--- MATERIAL ---

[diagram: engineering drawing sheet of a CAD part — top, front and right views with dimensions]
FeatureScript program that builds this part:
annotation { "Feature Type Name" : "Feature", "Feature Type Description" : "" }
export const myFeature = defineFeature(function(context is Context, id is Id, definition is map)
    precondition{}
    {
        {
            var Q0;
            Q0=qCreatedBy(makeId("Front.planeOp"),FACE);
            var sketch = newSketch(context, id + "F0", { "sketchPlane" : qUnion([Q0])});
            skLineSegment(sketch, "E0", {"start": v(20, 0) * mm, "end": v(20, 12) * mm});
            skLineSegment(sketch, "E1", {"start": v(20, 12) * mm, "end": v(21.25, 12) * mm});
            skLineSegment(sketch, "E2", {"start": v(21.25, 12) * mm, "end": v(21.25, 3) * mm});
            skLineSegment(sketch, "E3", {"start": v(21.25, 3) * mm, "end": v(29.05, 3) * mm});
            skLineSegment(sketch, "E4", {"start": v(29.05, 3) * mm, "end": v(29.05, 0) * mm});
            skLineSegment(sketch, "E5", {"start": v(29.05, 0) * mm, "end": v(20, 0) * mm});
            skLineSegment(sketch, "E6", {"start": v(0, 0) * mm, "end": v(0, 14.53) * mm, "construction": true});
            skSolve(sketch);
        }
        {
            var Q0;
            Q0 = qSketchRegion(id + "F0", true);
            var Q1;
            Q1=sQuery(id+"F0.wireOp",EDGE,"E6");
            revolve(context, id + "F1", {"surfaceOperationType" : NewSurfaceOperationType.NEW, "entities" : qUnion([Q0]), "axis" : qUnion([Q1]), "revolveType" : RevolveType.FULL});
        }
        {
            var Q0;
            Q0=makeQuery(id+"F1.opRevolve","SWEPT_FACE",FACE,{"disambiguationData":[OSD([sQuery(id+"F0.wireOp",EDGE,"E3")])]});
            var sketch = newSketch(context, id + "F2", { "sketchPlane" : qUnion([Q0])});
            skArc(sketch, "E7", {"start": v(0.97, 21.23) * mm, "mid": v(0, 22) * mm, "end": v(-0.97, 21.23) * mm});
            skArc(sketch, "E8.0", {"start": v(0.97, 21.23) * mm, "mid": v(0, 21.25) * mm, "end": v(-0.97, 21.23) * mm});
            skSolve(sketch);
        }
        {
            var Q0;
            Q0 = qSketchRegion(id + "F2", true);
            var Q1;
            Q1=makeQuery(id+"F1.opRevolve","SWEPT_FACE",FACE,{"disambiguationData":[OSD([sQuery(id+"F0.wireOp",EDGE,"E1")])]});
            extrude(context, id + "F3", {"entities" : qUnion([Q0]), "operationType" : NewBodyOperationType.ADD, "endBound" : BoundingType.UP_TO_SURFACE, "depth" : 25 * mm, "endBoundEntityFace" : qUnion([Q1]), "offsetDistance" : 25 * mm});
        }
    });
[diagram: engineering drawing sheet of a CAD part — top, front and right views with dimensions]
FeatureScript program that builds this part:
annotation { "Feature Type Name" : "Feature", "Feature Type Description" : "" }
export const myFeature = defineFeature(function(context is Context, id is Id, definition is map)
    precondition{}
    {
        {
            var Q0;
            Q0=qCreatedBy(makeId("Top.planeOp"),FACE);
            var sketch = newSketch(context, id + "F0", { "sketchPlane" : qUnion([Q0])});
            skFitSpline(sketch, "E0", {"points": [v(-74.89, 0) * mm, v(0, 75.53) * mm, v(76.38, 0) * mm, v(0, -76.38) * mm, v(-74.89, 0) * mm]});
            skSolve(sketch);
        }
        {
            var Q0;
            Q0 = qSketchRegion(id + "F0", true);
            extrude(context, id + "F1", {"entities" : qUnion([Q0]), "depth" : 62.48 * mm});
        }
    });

---

EXERCISE - Count the lines in the records that contain the string "skArc", and reply with the number alone.

EXERCISE RESULT - 2